In fact, this direction for the film as a ‘teen’ movie as well as a horror vehicle seems to have been the intent of the makers of the film. There’s a production shot for Nightmare 3, which satirises that other popular 80’s teen film, The Breakfast Club.

I also found myself eye-rolling at the scene in which all of the kids are in the hall of mirrors, with the usually mute Joey finding his ‘dream power’ of being able to break all of the mirrors with his newly found voice. ‘Oh please!’ I thought. I wonder if his voice will be able to shatter the blades on Freddy’s glove. There’s only one way to find out, Joey.

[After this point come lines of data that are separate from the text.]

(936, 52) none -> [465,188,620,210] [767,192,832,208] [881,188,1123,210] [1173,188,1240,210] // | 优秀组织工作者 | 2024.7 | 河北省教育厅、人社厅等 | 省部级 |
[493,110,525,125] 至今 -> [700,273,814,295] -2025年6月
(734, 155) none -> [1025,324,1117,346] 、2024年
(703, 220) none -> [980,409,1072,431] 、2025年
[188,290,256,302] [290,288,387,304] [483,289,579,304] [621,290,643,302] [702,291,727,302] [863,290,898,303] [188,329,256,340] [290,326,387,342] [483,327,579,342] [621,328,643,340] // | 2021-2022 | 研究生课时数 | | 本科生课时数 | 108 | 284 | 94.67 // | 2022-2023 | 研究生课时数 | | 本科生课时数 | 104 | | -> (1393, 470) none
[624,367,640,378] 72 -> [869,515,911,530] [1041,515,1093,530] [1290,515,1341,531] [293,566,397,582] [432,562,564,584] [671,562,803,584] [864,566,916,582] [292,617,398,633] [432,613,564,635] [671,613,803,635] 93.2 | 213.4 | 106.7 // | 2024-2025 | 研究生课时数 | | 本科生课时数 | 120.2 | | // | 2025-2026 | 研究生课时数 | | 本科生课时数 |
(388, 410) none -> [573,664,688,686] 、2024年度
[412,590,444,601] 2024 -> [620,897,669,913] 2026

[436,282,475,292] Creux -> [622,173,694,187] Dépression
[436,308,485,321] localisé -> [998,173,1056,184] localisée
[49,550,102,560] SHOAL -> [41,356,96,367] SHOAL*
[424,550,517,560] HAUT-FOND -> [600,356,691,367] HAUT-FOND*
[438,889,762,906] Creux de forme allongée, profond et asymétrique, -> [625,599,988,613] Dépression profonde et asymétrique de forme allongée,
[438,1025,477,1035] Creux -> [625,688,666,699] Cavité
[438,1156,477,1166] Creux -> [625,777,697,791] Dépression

Another eye-roll of a scene is the ending in which Freddy kills Nancy after pretending to be her father. Kristen then holds Nancy’s dead body in her arms whilst she weeps hysterically as if Nancy is some kind of martyr figure. Enough of the overly emotional teeny crap.
Just as everything was in place for the first film to be a really nasty horror film with substance, but was marred by the occasional lapse into camp and fantasy (the dreadful ending, Nancy’s mother disappearing into her bed after she’s been attacked by Krueger, the starburst Freddy disappears into after Nancy turns her back on him), the third film seems to do the same but more so. Nightmare 3 could have been a nasty horror film with innovative kills and a team of teens who provide some kind of payback by kicking Freddy’s ass. The plotline regarding suicidal and self-harming teens could have also provided real substance to proceedings.
I will always hold a great deal of affection for Nightmare on Elm Street 3, but I still have a feeling that this film could have been as dark as hell whilst garnering brilliant reviews and handsome receipts at the box office but without the camp histrionics. Oh well.